All ten genes were selected for visualization in the heatmap. Once more, it is important to mention that the heatmap shows the average expression among all samples. However, by investigating the heatmap below, it is possible to notice that while these genes are the most significant DEGs between samples in cluster 4, they are widely expressed in other clusters too.

_images/DEGs_among_samples_cluster4_heatmap.png

Heatmap showing the expression profile of the ten most significant DEGs between Treatment and Control in cluster 4 of the integrated datasets.

Gene expression at the cell level - Feature plots

To compare the expression profile among samples, the visualization at the cell level is more relevant, as shown below.

From the list of genes contained on the heatmap, three genes were selected. While the expression is not localized in cluster 4, it is clear the increment of the expression in the Treatment dataset. The UMAP plot is shown side-by-side with the feature plots, allowing comparing the expression profile with the identified clusters.

_images/DEGs_among_samples_cluster4_feature.png

Visualization of the expression profile of three of the genes shown on the heatmap in each sample.

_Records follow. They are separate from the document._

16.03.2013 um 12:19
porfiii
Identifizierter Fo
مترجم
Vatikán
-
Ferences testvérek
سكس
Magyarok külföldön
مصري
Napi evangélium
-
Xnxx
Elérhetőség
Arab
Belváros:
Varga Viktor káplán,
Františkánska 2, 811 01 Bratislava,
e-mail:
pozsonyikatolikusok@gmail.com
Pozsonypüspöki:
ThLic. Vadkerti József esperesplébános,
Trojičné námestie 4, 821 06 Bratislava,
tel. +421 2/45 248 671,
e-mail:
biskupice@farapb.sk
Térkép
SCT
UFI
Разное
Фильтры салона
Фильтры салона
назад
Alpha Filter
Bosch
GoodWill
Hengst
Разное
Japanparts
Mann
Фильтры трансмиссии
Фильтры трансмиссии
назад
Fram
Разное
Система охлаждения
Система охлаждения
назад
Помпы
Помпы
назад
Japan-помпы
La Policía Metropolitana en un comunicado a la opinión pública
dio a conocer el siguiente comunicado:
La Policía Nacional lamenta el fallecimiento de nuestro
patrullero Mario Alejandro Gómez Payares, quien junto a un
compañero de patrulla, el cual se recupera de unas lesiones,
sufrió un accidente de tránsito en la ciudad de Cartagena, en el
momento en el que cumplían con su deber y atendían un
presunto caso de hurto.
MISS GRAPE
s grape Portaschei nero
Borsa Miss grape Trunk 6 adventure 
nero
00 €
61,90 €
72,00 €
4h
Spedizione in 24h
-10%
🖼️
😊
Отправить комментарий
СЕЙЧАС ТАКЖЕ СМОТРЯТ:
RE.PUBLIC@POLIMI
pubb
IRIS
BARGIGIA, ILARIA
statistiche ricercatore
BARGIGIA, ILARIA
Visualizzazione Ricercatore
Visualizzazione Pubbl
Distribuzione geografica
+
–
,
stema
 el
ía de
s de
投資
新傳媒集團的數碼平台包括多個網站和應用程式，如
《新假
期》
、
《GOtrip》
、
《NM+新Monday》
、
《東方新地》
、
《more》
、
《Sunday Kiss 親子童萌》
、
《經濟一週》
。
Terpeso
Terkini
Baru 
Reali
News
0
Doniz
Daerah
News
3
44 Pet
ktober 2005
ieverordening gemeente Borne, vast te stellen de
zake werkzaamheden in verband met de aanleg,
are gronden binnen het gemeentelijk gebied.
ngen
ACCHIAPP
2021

Visualization of the expression among clusters

As in the feature plot, the violin and dot plots clearly show the increased level of expression in the cells of the PBMC Treatment sample compared to the PBMC control.

_images/DEGs_among_samples_cluster4_violin.png

Visualization of cells’ distribution within each cluster according to the gene expression (violin plot; left) and the percentage of cells in each cluster expressing the gene (dot plot; right) in each sample. The three genes shown are the same used for the feature plots.

Tip

Sometimes, it is necessary to make fine adjustments to an image before publication. Saving the plots as a Scalable Vector Graphic (svg), allows the edition of all aspects of the plot by image edition software as Inkscape (free).